=== EXCERPT PROVIDED ===

Both leaders were determined to showcase the strength of the Canada-US military and economic partnership. Harper declared that there is a “strong” Canada-US “consensus on important bilateral and international issues.” “Threats to the United States,” said Canada’s prime minister, “are threats to Canada. There is no such thing as a threat to the national security of the United States which does not represent a direct threat to this country.”
Obama repeatedly noted that Canada is the US’s biggest trade partner and largest supplier of energy. He declared his “love” for Canada and said America “could not have a better friend and ally.”
These affirmations of the Canada-US partnership notwithstanding, underlying tensions between the two countries on a host of issues, especially trade, kept bubbling to the surface.
Harper’s claim that any threat to US national security is a threat to Canada was made in the context of a complaint about the “thickening” of the Canada-US border. Since the September 11, 2001 terrorist attacks, Washington has imposed a vast array of new border controls and regulations that, to the consternation of Canadian big business, have significantly increased the time and cost of cross-border trade. This has not only resulted in increased costs for Canadian exporters, it has disrupted cross-border production chains in a gamut of industries.
In the weeks preceding the presidential visit, the Canadian government had voiced its strong opposition to the “Buy American” provisions in the US economic stimulus package and while Harper said he is confident that Obama will ensure that the US lives up to its international trade obligations, he also suggested that the jury is very much still out: “Based on what the president has told me … the United States will do just that [sharply curtail the impact of preferential domestic purchasing policies.] But I can’t emphasize how important it is that we do that.”
While Canadian officials have waved the free trade banner in opposing the “Buy American” clause, they have signaled that their real concern is that Canada be within any Fortress America, that “Buy American” be amended to “Buy North American.”
Harper revisited this idea when addressing Obama’s call for NAFTA to be amended, ostensibly to address labor and environmental concerns—a call the US president reiterated at Thursday’s press conference
Obama said he hopes “there’s a way of” reopening NAFTA “that is not disruptive to the extraordinarily important trade relationships that exist between the United States and Canada,” adding that his aim is “to grow trade and not contract it.”
Harper, while saying Canada was “perfectly willing to look at ways we can address some of these [US] concerns,” was emphatic that NAFTA and its predecessor, the 1988 Canada-US Free Trade Agreement, “have been nothing but beneficial” for both Canada and the US. Harper’s paean to the benefits of NAFTA—a huge increase in Canada-US trade underpinned the Canadian economic expansion of the 1990s—concluded with the suggestion that the two countries combine against their European and Asian rivals. “Quite frankly,” declared Canada’s prime minister, “… the trade challenges we face in North America are common trade challenges … not problems between our countries.”
Shortly after Obama’s election, the Canadian government floated the idea of a “Canada-US climate change and energy security pact.” The aim of this proposal is to ensure that US action to limit carbon emissions does not impede development of the vast oil reserves of Alberta’s tar sands. Although many projects have now been delayed or cancelled as a result of the financial crisis and subsequent plunge in world oil prices, some $150 billion in investments in the tar sands were announced in recent years. Moreover, the Canadian elite see the tar sands as central to its ambition to make Canada “an energy superpower.”

===

◆ PROBLEM TO WORK ON:
Answer these questions from the excerpt on Canada-US relations:
(a) What two things did Obama repeatedly note that Canada is to the US?
(b) What did Canadian officials signal they wanted the "Buy American" clause amended to?
(c) How much in tar sands investments was announced in recent years?
The records have no connection to the excerpt on Canada-US relations.

=== PROVIDED INFORMATION ===

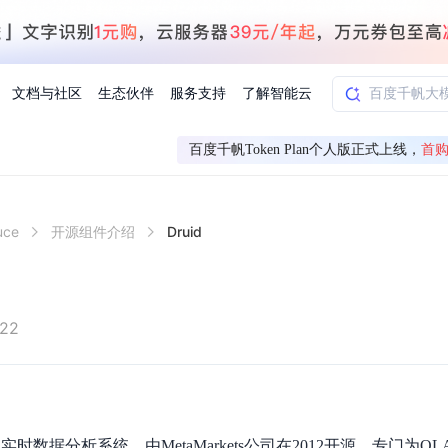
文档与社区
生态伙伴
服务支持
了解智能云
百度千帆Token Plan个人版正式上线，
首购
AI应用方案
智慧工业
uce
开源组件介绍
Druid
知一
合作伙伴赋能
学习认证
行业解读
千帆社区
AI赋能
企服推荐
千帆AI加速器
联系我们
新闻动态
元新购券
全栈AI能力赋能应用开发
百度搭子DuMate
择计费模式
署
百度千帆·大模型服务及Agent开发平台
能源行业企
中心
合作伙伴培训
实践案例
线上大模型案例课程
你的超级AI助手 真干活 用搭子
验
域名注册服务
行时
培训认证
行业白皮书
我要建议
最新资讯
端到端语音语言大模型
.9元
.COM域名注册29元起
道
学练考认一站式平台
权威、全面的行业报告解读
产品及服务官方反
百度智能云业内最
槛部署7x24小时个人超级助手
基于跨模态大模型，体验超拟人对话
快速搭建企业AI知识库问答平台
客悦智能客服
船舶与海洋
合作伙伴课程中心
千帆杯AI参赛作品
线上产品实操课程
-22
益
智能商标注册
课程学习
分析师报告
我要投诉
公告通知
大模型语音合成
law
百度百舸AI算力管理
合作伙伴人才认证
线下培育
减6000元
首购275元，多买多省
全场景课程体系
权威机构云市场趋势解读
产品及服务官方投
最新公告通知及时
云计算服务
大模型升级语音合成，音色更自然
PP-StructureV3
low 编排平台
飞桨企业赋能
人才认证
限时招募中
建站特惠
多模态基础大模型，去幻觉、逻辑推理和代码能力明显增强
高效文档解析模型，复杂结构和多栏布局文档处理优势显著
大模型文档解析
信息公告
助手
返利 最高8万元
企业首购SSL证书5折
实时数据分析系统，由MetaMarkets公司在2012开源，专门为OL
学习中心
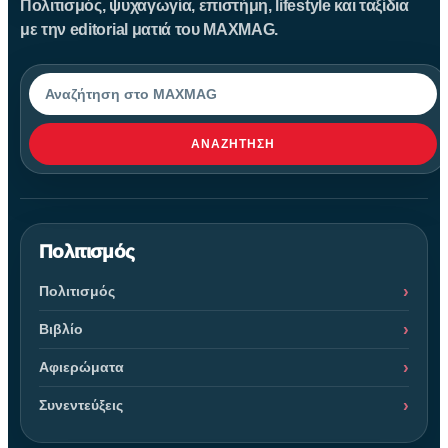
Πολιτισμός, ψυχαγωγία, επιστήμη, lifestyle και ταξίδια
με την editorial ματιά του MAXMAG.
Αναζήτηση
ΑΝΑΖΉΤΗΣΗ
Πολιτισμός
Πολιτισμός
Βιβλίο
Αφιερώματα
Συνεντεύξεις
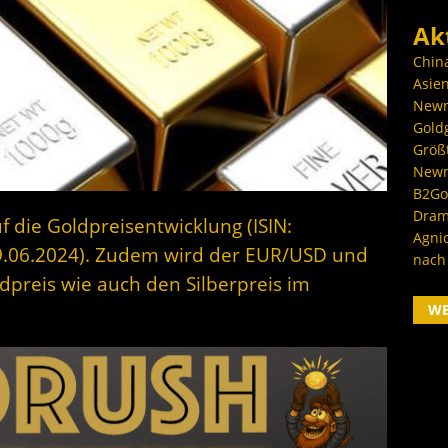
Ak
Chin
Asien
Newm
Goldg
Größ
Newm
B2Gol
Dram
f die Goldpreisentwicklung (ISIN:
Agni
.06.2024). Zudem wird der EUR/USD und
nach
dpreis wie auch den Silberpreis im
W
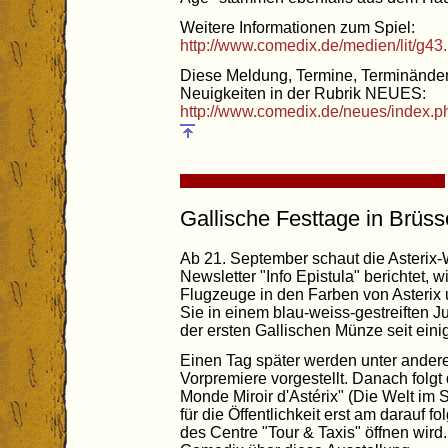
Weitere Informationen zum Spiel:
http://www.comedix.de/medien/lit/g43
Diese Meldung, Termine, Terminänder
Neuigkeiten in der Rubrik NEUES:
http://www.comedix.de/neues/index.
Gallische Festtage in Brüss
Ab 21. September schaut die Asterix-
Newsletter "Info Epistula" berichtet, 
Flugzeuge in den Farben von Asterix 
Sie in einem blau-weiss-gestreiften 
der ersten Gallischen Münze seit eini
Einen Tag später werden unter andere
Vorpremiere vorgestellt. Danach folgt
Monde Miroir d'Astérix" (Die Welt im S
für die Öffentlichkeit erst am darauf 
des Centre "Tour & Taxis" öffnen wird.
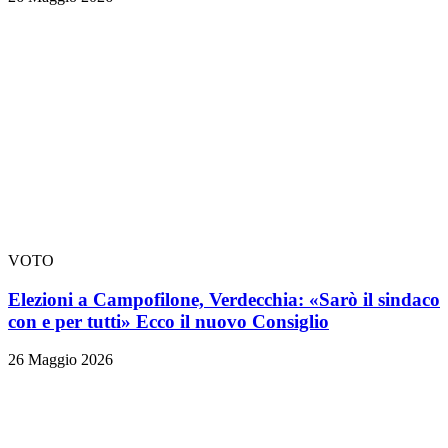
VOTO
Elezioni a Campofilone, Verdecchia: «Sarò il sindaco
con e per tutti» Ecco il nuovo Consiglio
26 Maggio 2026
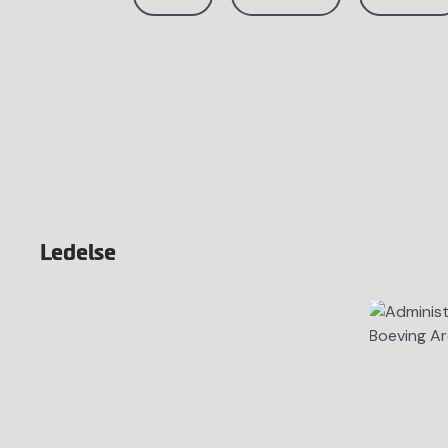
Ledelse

===

◆ PROBLEM SOLUTION:
(a) The US's biggest trade partner and largest supplier of energy.
(b) "Buy North American."
(c) Some $150 billion.